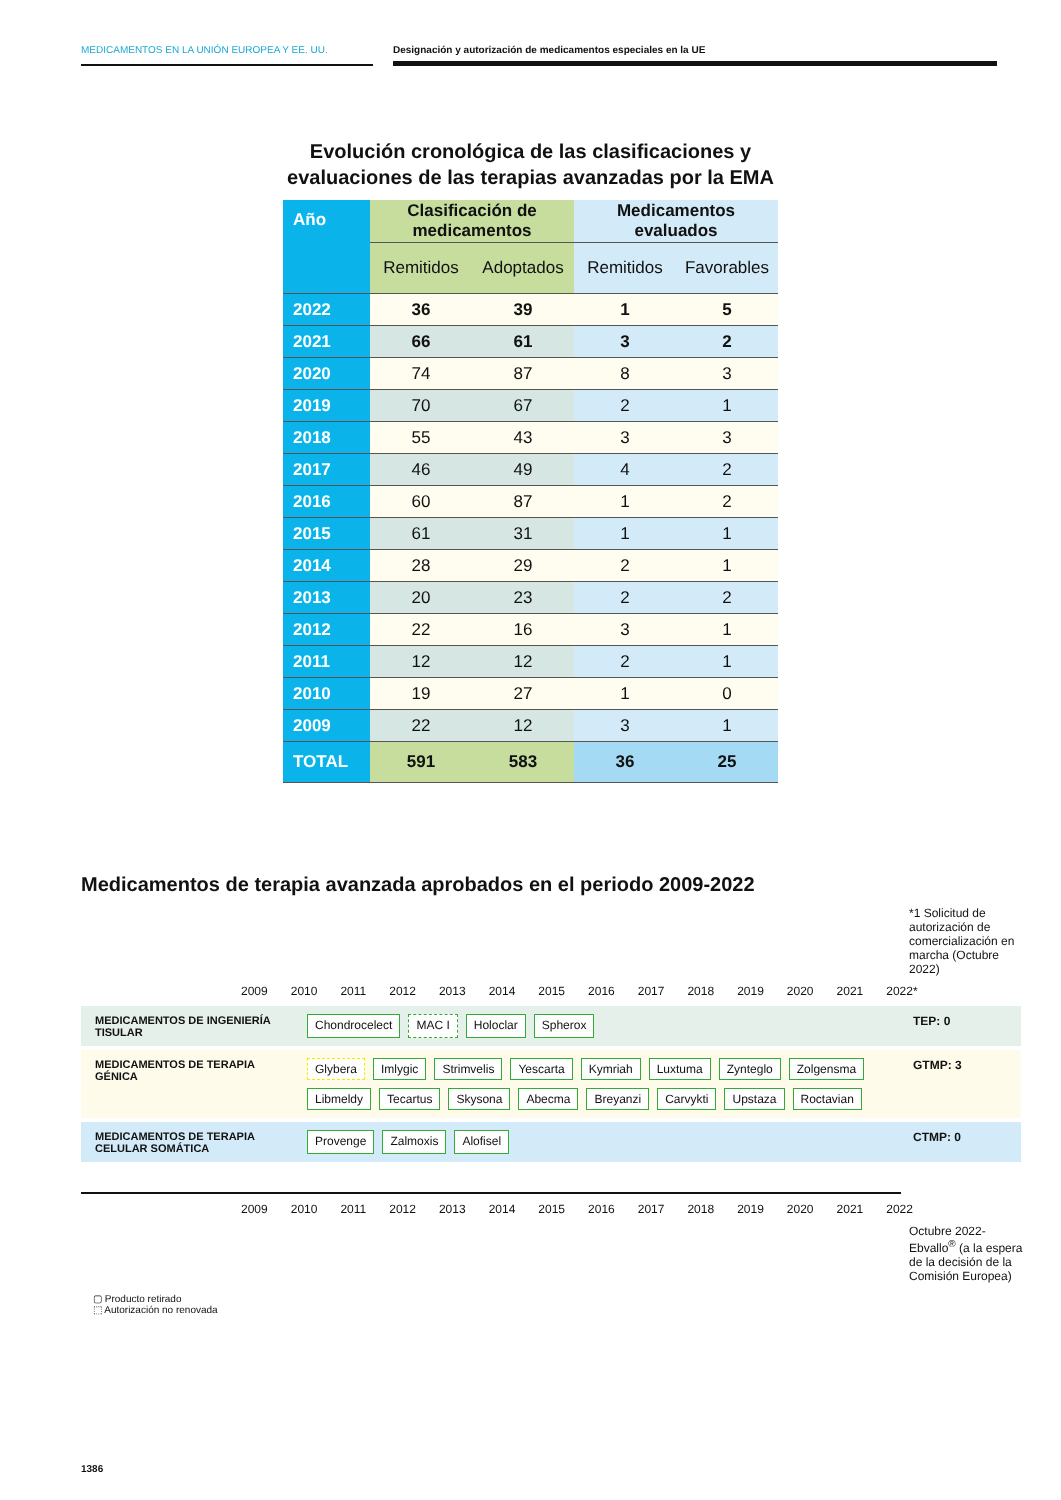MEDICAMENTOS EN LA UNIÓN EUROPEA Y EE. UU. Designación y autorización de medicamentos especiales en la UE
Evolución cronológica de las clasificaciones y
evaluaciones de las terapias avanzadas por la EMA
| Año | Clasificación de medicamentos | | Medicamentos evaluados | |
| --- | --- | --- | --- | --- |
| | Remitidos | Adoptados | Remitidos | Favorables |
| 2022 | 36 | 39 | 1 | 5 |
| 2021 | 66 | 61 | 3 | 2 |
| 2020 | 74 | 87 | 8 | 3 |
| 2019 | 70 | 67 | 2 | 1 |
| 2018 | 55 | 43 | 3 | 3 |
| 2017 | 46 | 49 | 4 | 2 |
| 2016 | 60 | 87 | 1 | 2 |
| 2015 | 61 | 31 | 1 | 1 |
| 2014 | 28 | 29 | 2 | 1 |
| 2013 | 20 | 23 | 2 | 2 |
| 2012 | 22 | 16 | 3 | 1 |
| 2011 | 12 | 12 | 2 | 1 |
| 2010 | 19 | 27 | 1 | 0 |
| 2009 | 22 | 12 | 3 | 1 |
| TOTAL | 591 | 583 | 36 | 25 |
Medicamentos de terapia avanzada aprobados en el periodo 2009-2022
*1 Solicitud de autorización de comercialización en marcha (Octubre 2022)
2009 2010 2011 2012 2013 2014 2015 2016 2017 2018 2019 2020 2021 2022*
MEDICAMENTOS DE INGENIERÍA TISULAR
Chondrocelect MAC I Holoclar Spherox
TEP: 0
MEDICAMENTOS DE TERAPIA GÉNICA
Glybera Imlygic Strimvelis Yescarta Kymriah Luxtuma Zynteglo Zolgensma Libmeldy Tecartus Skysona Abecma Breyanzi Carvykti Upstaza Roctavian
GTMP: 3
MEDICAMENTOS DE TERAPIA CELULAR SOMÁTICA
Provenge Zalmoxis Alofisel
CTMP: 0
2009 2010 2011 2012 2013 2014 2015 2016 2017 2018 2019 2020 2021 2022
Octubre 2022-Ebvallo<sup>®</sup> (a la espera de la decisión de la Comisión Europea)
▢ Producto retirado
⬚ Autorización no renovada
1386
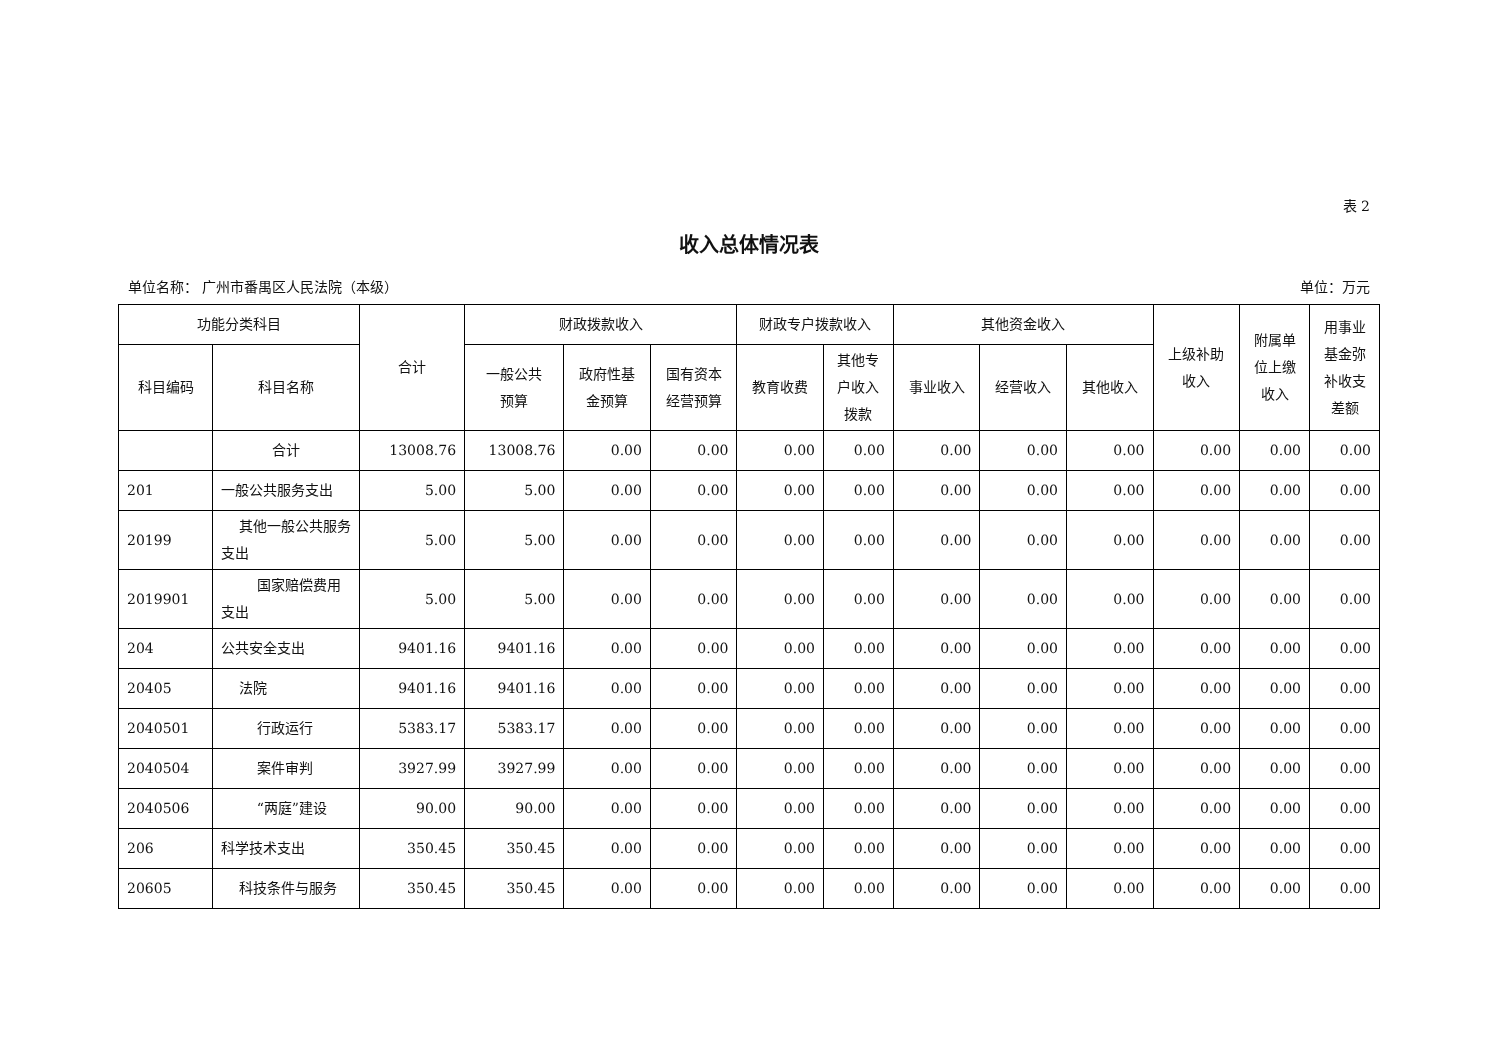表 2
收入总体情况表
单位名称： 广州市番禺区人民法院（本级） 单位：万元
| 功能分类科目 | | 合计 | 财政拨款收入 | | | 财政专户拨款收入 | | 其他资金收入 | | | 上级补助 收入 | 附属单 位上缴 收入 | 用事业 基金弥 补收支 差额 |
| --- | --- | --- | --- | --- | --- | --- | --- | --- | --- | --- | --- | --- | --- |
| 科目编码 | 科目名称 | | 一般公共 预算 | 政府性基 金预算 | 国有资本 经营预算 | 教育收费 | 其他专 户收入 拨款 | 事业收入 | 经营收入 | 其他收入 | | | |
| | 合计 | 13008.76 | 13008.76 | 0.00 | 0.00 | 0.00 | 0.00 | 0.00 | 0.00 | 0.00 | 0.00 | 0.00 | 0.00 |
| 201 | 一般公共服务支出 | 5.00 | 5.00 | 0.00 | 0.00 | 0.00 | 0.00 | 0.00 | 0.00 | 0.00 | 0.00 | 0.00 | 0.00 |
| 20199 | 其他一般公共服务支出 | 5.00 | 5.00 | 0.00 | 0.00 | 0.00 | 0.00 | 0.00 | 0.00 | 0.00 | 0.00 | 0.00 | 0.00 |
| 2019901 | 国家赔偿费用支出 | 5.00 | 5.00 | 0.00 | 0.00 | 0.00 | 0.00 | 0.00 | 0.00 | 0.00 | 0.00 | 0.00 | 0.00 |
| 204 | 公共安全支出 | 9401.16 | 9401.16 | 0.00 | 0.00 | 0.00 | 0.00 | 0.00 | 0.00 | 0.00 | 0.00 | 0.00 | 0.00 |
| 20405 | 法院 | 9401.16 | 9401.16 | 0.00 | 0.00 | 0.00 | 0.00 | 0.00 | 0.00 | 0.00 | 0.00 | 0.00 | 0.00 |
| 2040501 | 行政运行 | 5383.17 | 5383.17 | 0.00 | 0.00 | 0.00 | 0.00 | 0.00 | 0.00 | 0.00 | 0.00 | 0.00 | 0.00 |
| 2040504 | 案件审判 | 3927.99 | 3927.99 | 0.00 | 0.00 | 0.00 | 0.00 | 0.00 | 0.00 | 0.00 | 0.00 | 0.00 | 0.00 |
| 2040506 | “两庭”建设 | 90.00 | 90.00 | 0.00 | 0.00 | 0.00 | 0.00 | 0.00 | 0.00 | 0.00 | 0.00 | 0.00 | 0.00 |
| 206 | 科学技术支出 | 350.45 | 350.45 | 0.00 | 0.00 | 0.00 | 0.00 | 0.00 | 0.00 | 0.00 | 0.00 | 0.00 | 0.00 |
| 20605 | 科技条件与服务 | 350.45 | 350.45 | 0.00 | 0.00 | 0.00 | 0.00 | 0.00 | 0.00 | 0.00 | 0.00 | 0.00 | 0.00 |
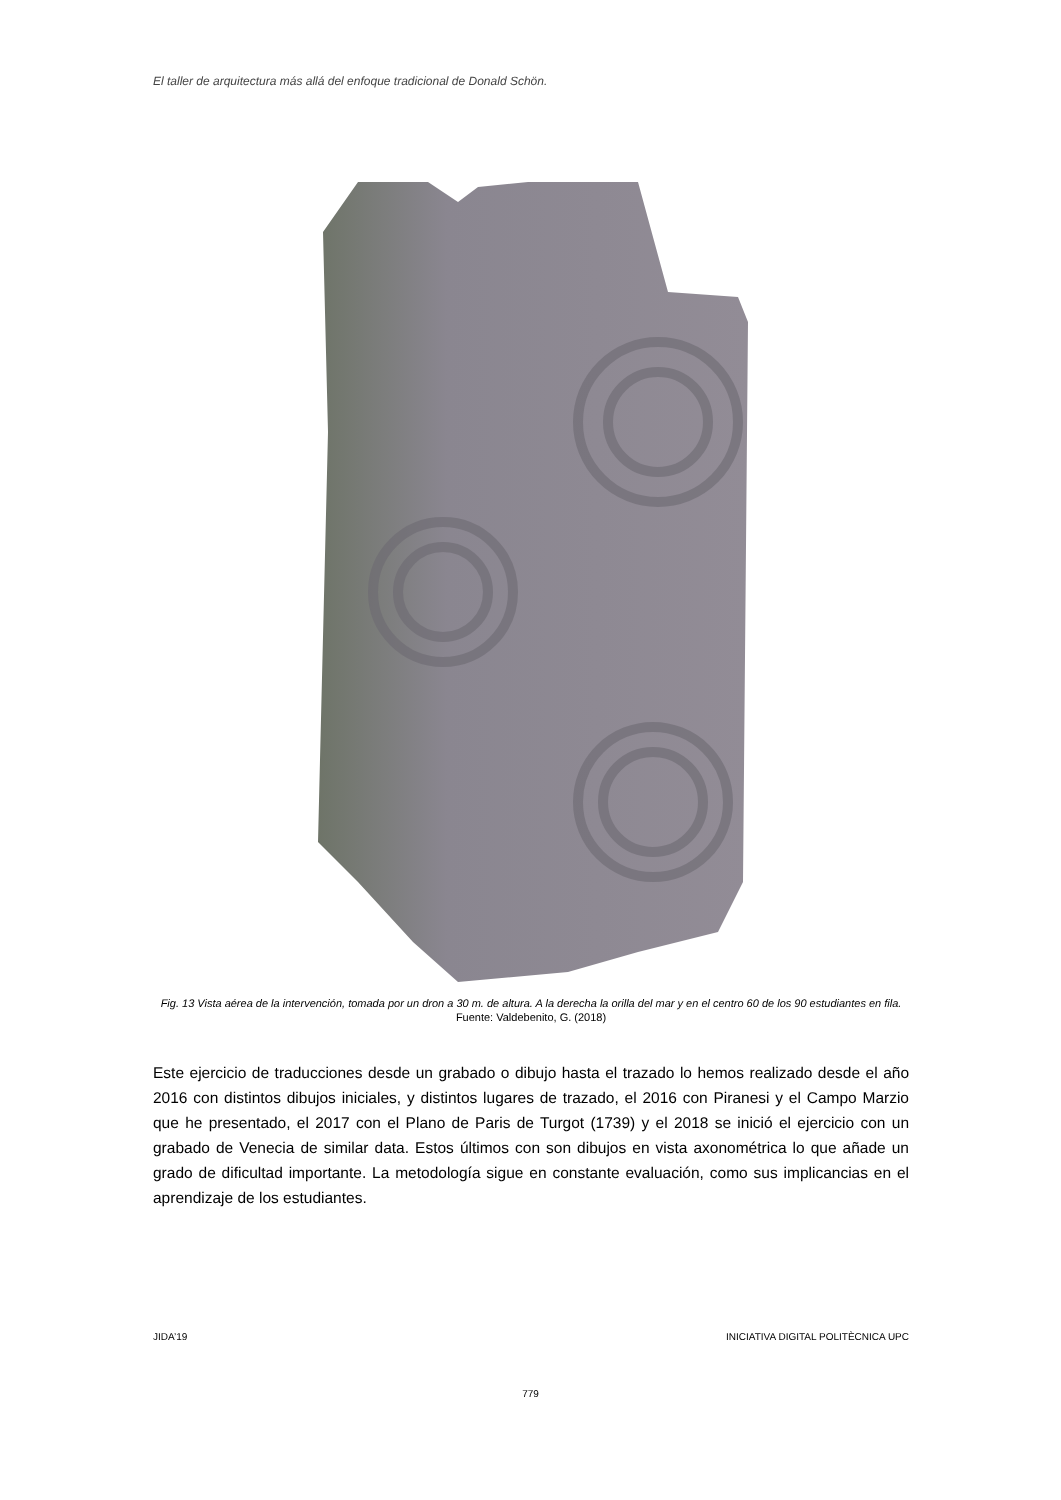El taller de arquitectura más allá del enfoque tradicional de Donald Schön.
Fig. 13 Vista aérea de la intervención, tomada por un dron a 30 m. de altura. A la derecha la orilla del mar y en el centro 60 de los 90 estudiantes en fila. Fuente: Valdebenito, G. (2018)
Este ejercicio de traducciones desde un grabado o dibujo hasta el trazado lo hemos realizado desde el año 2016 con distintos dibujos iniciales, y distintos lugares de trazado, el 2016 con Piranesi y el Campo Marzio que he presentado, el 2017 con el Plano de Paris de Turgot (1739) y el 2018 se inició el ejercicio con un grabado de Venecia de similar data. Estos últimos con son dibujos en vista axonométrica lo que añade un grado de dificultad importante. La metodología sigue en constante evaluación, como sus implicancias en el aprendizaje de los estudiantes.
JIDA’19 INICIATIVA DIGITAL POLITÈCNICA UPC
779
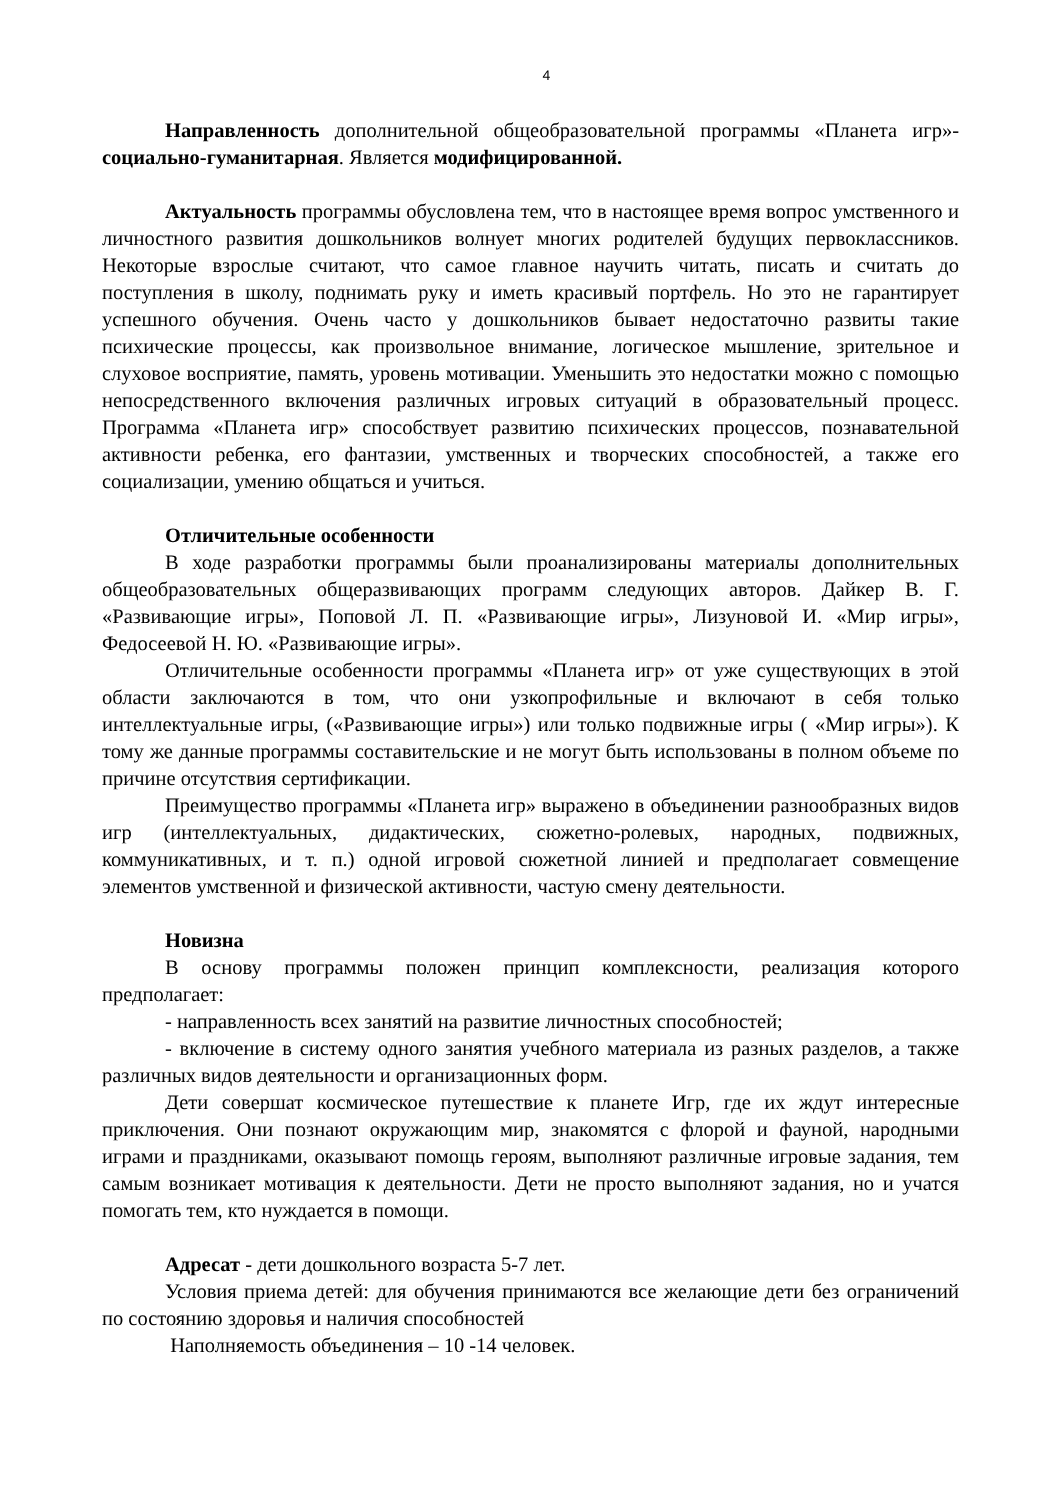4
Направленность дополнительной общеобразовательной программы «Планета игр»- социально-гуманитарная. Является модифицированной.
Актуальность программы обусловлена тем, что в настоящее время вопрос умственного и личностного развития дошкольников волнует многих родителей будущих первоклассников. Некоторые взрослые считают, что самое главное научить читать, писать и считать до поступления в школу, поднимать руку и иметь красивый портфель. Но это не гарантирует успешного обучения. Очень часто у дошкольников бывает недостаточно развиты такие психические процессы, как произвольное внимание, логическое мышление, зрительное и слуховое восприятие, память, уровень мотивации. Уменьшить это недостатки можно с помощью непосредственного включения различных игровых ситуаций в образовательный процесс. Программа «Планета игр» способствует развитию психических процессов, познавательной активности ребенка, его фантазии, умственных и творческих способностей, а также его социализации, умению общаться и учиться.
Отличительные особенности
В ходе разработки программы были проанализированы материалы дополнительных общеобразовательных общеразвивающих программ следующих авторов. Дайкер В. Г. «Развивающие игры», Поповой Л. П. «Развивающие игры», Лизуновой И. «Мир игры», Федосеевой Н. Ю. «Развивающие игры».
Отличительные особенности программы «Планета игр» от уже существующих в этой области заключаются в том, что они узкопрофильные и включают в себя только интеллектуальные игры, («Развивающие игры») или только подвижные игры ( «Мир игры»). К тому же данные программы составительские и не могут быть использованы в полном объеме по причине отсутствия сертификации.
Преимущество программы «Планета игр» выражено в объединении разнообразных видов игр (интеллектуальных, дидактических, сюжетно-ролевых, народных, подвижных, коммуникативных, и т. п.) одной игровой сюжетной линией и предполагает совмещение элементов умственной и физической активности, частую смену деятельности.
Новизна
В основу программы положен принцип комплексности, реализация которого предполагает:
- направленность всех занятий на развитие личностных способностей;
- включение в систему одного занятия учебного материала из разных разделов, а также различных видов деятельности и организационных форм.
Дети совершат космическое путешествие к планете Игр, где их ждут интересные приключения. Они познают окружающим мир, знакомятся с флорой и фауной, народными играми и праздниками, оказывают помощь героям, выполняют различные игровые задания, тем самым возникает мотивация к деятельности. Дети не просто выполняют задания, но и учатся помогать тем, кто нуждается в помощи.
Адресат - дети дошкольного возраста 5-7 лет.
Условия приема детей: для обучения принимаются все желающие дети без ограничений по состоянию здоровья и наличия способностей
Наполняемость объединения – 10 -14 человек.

□ □ □

DIRECTIONS FOR THIS TASK:
In the records above, collect each line with "предполагает".

ANSWER SECTION:
Преимущество программы «Планета игр» выражено в объединении разнообразных видов игр (интеллектуальных, дидактических, сюжетно-ролевых, народных, подвижных, коммуникативных, и т. п.) одной игровой сюжетной линией и предполагает совмещение элементов умственной и физической активности, частую смену деятельности.
В основу программы положен принцип комплексности, реализация которого предполагает:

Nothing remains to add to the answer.